■ **EXERCISE DIRECTIONS**: Return each line of the entries that mentions the word "above".

■ **Saved entries**:
★ ★ ★ ★ ★

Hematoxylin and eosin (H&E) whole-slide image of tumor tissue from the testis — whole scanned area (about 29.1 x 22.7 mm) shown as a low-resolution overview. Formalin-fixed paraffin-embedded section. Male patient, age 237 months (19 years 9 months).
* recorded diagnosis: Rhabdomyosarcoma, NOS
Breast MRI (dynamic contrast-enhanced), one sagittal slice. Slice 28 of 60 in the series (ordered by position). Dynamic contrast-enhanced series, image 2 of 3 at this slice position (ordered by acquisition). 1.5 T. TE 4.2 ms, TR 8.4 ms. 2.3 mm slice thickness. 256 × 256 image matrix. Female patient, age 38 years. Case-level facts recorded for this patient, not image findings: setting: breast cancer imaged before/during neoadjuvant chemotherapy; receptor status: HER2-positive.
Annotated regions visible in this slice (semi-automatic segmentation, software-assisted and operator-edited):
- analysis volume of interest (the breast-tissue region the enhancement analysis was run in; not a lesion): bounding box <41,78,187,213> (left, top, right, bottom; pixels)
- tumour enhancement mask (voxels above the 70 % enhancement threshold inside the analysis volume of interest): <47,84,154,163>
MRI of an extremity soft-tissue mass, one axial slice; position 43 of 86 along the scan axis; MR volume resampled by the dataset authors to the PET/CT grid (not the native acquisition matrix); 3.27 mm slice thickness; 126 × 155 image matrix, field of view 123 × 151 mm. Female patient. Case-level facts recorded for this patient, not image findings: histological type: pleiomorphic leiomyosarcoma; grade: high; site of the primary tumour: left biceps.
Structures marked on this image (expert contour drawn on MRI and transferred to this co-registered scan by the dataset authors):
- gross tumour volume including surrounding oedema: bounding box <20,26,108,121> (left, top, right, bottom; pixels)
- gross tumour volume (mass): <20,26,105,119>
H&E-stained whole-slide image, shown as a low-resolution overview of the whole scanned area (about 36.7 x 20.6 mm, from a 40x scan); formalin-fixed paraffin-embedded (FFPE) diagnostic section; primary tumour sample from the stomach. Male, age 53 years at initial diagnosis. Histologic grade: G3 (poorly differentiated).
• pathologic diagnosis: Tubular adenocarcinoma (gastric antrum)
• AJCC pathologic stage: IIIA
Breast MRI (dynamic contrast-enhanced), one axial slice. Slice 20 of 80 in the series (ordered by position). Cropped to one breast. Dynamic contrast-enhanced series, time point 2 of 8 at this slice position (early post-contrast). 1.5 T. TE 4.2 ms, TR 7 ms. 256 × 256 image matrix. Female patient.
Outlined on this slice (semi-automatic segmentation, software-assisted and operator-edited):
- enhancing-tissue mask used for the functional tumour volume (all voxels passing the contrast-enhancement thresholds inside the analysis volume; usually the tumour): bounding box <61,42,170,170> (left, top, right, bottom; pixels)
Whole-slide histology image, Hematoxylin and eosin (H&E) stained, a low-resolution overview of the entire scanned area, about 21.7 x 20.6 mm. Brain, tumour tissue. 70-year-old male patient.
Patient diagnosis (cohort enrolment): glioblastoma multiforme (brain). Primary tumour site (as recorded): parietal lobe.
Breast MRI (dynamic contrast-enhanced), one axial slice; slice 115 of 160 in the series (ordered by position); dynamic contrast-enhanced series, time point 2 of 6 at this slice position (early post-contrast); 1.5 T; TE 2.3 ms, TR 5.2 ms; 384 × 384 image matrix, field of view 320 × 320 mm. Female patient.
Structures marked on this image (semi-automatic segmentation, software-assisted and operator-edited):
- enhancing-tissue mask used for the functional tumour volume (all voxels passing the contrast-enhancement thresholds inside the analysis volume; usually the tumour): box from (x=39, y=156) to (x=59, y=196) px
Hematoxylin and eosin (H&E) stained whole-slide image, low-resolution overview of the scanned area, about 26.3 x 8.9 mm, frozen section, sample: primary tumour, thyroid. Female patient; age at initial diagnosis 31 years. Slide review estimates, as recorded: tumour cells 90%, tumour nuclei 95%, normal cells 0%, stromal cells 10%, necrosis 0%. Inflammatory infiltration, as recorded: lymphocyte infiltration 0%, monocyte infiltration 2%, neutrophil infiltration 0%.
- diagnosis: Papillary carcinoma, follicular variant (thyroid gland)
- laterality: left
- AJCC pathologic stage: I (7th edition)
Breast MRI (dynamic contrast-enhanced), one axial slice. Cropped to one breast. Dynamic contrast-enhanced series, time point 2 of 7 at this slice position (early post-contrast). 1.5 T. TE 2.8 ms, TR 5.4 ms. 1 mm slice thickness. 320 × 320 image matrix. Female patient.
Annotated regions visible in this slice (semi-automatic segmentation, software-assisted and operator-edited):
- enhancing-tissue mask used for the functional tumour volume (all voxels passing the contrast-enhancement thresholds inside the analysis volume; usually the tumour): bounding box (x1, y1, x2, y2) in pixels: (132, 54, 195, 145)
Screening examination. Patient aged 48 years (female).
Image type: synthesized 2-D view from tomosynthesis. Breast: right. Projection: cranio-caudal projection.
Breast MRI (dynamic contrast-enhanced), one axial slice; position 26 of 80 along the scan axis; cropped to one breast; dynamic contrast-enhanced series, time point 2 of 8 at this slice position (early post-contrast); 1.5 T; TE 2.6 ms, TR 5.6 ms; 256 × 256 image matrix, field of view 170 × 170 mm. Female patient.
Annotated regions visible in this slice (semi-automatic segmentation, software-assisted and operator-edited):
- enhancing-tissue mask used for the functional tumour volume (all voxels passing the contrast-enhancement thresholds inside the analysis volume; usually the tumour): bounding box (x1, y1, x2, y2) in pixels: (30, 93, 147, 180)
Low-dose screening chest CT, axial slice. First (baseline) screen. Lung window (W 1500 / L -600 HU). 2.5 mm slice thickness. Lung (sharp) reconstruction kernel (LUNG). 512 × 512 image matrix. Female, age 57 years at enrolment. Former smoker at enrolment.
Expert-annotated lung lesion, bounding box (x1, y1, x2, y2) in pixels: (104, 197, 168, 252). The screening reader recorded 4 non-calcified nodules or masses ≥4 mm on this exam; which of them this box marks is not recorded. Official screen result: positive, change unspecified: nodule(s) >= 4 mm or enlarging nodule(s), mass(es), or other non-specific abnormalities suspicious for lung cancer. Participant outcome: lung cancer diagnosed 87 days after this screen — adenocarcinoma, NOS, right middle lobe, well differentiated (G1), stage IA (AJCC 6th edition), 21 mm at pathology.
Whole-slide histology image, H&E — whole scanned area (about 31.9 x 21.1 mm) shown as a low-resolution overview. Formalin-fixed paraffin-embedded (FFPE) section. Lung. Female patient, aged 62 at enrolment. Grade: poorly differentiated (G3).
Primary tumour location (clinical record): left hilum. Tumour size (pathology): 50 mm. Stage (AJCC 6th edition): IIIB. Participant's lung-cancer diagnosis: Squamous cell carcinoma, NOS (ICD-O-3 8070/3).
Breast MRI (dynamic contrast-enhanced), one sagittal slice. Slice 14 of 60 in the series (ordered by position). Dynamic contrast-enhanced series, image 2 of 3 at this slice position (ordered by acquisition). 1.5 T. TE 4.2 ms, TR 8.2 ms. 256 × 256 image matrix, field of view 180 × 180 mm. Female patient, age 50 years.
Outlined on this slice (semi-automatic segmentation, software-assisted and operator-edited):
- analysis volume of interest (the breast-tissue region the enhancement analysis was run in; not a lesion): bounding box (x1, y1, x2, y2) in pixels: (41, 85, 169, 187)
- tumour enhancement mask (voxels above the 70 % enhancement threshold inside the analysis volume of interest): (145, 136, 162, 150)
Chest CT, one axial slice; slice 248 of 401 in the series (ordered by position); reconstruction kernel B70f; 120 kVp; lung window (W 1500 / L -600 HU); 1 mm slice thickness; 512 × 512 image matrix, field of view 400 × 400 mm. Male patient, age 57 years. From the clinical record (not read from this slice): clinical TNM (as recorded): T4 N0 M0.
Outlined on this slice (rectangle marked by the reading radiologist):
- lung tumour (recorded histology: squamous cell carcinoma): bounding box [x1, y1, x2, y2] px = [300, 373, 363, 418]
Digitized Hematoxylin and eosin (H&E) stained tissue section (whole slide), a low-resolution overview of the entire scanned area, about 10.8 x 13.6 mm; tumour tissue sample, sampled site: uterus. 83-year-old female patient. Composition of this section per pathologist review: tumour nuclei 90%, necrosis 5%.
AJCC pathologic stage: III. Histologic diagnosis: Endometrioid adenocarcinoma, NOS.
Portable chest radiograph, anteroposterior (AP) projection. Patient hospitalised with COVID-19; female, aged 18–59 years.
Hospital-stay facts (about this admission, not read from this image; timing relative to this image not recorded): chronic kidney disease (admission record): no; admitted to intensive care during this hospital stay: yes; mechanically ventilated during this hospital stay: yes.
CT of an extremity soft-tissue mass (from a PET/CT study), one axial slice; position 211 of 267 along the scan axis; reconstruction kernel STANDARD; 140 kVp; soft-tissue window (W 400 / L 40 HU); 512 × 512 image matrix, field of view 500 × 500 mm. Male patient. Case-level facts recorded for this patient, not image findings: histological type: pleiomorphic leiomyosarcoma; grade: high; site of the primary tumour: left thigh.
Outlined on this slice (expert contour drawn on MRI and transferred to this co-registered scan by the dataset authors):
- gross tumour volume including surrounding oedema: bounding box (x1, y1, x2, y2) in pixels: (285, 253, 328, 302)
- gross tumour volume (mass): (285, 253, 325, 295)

★ ★ ★ ★ ★

■ **RESULT OF THE TASK**:
- tumour enhancement mask (voxels above the 70 % enhancement threshold inside the analysis volume of interest): <47,84,154,163>
- tumour enhancement mask (voxels above the 70 % enhancement threshold inside the analysis volume of interest): (145, 136, 162, 150)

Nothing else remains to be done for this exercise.